Texto de estudo
....

Começo com Alisson Bechdel e seu Fun Home: uma tragicomédia em família. Obra-prima! Sucesso de público e crítica. Ficou duas semanas na lista dos mais vendidos do New York Times. Um livro de memórias centrado numa controvertida figura paterna e em questões de identidade e repressão sexual. Ao contar a história de sua infância e adolescência, vivida na zona rural da Pensilvânia da década de 1970, marcada pelo mistério que ronda a verdadeira natureza da personalidade complexa e contraditória de seu pai, ela fala também do momento de transição entre o final de um período marcado pela revolução sexual e pela liberalização dos costumes e o revés provocado pelo surgimento da AIDS. A narrativa é fluida, sem tropeços, ilustrada por um traço elegante e rebuscado, todo desenhado a partir do estudo de fotos de referencia tiradas por ela mesmo. Brilhante.

....

Dados fornecidos
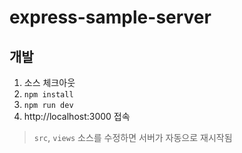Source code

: # express-sample-server

## 개발

1. 소스 체크아웃
1. `npm install`
1. `npm run dev`
1. http://localhost:3000 접속

> `src`, `views` 소스를 수정하면 서버가 자동으로 재시작됨
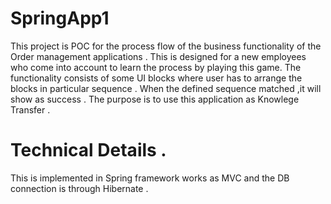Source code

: # SpringApp1
This project is POC for the process flow of the business functionality of the Order management applications .
This is designed for a new employees who come into account to learn the process by playing this game.
The functionality consists of some UI blocks where user has to arrange the blocks in particular sequence . When the defined sequence matched ,it will show as success . 
The purpose is to use this application as  Knowlege Transfer .

# Technical Details .
This is implemented in Spring framework works as MVC and the DB connection is through Hibernate .

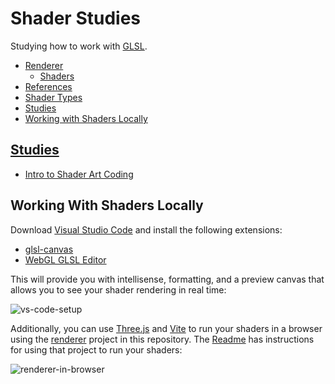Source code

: # Shader Studies

Studying how to work with [GLSL](https://www.khronos.org/opengl/wiki/OpenGL_Shading_Language).

* [Renderer](./renderer)
    * [Shaders](./renderer/shaders/)
* [References](./references.md)
* [Shader Types](./shader-types.md)
* [Studies](#studies)
* [Working with Shaders Locally](#working-with-shaders-locally)

## [Studies](./studies/)

* [Intro to Shader Art Coding](./studies/intro-to-shader-art-coding/)

## Working With Shaders Locally

Download [Visual Studio Code](https://code.visualstudio.com/) and install the following extensions:

* [glsl-canvas](https://marketplace.visualstudio.com/items?itemName=circledev.glsl-canvas)
* [WebGL GLSL Editor](https://marketplace.visualstudio.com/items?itemName=raczzalan.webgl-glsl-editor)

This will provide you with intellisense, formatting, and a preview canvas that allows you to see your shader rendering in real time:

![vs-code-setup](https://github.com/JaimeStill/shader-studies/assets/14102723/f9040316-4304-4f52-926b-d3870b34fd0b)

Additionally, you can use [Three.js](https://threejs.org/) and [Vite](https://vitejs.dev/) to run your shaders in a browser using the [renderer](./renderer/) project in this repository. The [Readme](./renderer/readme.md) has instructions for using that project to run your shaders:

![renderer-in-browser](https://github.com/JaimeStill/shader-studies/assets/14102723/76b18015-816d-474c-b478-1b3ee132ed14)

....

Trabalho proposto
1 > Transcreva literalmente o trecho do texto sobre Fun Home entre "Começo com Alisson" e "ela mesmo. Brilhante.", inclusive.
2 > Segundo o texto sobre Fun Home, por quanto tempo o livro ficou na lista dos mais vendidos do New York Times?

Soluções abaixo
1 >
Começo com Alisson Bechdel e seu Fun Home: uma tragicomédia em família. Obra-prima! Sucesso de público e crítica. Ficou duas semanas na lista dos mais vendidos do New York Times. Um livro de memórias centrado numa controvertida figura paterna e em questões de identidade e repressão sexual. Ao contar a história de sua infância e adolescência, vivida na zona rural da Pensilvânia da década de 1970, marcada pelo mistério que ronda a verdadeira natureza da personalidade complexa e contraditória de seu pai, ela fala também do momento de transição entre o final de um período marcado pela revolução sexual e pela liberalização dos costumes e o revés provocado pelo surgimento da AIDS. A narrativa é fluida, sem tropeços, ilustrada por um traço elegante e rebuscado, todo desenhado a partir do estudo de fotos de referencia tiradas por ela mesmo. Brilhante.

2 > Duas semanas.